The driver slammed on her brakes. Shakily, she exited her vehicle and watched, dazed, as the man she didn’t hit frantically checked his wife’s vitals.
The husband looked up at the driver with tousled, sandy hair who was wearing unusual loose-fitting, brightly-colored clothing. She was staring vacantly at the scene.
Tears streamed down his face. “Call 911! She’s hurt! Really hurt!.”
The driver continued to stare.
“What is wrong with you?” The husband struggled to cushion his wife’s head while his shaky hands fumbled around in his pockets until he freed his phone.
As he dialed, he yelled at the driver. “Do something!”
The driver began trembling, like a dog shaking off water. She walked over to the man cradling his broken wife in his lap.
“Don’t worry.” she said, “It’s going to be alright.”
“Alright? This is not alright! How can you…” Someone on the other end of the phone answered, then the man’s attention shifted immediately. “My wife’s been hit by a car! We’re at Fourth Street and...and…” The husband looked around for other street signs.

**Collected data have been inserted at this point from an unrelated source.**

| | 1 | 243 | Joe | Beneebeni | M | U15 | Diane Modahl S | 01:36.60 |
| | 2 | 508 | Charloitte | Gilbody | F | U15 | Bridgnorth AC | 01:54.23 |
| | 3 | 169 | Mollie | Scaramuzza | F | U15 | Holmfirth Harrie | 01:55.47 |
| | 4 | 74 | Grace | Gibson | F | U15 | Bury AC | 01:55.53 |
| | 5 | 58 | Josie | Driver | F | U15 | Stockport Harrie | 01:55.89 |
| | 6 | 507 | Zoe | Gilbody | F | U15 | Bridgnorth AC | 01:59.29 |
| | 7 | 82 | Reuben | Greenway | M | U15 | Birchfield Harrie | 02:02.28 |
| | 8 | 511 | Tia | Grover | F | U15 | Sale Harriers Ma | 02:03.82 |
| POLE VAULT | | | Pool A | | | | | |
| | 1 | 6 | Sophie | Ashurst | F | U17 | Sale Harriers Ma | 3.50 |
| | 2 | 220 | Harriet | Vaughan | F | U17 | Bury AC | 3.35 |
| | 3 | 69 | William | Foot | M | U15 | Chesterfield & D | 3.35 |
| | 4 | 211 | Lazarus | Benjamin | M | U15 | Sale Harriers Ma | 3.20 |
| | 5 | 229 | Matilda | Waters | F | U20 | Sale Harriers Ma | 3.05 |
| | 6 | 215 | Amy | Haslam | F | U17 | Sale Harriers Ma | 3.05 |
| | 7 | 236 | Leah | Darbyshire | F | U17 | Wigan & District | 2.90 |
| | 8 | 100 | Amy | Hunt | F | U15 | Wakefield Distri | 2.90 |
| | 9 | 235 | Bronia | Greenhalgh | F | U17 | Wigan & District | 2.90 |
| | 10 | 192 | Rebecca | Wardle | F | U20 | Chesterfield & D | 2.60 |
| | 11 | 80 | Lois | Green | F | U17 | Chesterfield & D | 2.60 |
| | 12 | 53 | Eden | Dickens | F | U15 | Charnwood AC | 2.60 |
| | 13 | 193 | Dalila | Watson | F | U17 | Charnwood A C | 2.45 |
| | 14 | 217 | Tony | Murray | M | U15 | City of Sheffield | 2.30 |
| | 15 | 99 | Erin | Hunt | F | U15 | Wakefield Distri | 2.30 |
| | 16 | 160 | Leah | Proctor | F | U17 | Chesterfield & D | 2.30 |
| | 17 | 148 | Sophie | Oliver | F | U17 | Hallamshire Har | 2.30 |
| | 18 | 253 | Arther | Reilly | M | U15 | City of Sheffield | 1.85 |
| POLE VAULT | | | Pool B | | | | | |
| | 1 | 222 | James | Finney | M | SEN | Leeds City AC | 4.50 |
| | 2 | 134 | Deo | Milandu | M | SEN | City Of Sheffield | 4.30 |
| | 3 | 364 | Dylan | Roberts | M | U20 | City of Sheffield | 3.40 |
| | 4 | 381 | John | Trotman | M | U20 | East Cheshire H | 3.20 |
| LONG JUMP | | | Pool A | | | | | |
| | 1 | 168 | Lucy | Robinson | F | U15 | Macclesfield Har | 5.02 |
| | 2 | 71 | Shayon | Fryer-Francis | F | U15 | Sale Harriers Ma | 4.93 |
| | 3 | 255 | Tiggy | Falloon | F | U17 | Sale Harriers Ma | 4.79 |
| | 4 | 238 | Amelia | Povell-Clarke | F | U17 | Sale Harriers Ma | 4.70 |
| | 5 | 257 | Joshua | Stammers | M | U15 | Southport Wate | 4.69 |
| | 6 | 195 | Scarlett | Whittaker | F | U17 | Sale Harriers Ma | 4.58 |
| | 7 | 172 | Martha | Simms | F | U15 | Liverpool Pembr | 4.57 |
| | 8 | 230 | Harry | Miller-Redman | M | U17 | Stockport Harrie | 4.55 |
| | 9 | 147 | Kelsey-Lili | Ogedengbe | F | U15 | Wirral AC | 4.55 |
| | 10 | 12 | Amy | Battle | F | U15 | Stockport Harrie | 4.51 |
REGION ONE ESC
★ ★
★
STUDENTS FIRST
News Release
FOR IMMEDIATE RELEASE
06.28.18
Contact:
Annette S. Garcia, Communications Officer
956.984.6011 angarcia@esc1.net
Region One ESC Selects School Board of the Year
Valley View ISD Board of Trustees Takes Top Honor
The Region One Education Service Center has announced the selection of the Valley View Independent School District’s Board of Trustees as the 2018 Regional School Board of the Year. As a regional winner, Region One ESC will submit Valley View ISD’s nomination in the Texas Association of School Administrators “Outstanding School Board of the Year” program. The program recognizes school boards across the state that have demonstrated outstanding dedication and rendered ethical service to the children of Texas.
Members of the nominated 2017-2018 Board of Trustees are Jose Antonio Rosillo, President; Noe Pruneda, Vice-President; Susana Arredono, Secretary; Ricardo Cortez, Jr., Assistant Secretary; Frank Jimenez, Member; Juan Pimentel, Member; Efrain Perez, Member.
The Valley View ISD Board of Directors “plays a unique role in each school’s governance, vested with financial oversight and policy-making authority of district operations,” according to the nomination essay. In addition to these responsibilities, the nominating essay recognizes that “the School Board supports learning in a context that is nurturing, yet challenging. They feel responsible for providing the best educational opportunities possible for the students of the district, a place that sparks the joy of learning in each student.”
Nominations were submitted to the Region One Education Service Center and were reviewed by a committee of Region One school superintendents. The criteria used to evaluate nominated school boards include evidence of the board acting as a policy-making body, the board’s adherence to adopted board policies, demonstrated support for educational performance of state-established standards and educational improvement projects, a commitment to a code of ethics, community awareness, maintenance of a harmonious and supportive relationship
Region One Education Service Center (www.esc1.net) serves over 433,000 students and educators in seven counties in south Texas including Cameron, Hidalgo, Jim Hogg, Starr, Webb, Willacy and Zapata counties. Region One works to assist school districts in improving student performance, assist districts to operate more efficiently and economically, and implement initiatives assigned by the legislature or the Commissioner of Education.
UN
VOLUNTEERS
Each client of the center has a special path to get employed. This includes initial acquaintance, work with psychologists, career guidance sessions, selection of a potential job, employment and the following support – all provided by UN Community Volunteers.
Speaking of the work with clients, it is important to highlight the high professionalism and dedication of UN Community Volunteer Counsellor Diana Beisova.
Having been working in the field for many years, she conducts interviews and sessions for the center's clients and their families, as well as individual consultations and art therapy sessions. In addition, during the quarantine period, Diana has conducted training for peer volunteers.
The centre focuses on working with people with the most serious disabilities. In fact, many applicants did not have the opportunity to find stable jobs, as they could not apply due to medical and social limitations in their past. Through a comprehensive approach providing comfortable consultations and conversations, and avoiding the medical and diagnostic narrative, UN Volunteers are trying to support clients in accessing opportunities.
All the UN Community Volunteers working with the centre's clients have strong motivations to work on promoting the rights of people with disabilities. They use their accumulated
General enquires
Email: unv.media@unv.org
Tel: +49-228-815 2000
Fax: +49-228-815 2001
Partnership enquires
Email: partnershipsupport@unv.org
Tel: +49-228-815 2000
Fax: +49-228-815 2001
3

While the man was distracted, the driver ran to her car and sped away.
“Hey wait!” he called after her.
“The driver just drove off! She’s wearing baggy, light blue pants and driving a blue car. I think she was from Tempus.”
~
At 3:40pm, while a woman with sandy, unkempt hair was driving from Morville to Tempus, she noticed a note in her hand. It read:
Look out for pedestrians.
Stop at red lights.
She became immediately attentive. Her head on a swivel, she watched for everything.
Seven minutes later, she approached a red light. She saw no other cars, but crunched the note in her hands and switched her foot to the break. The car lurched -- to a stop.
She looked up and saw a couple crossing the street in front of her. Halfway through the intersection they wrapped their arms around each other and walked the rest of the way in an embrace.
The driver let out a sigh of relief, then smiled. The light turned green, and she sped through the intersection.
~
The City of Tempus was a small, strange town. And if outsiders could remember, the townspeople would have a reputation for being spacey and careless, reckless and naive. But any instance of them acting so was erased from history.
Instead, Tempus was known for baggy, colorful clothing, its citizens’ overly sunny dispositions and their obsession with timepieces. Most people born in Tempus never left; those that did -- came back very soon.
Newcomers were rare. Usually visiting for a one-time tour of the most accurate watch manufacturing facility in the world. If they tried to stay longer, they were, at best, treated like cardboard cutouts, at worst, like lepers. Most often, they moved out as quickly as they moved in. Each left with the same unanswered question: How could a city of little more than a thousand people have a line of hundreds of citizens stretching through the middle of it, every single day?
Only those few who stuck around long enough ever found out.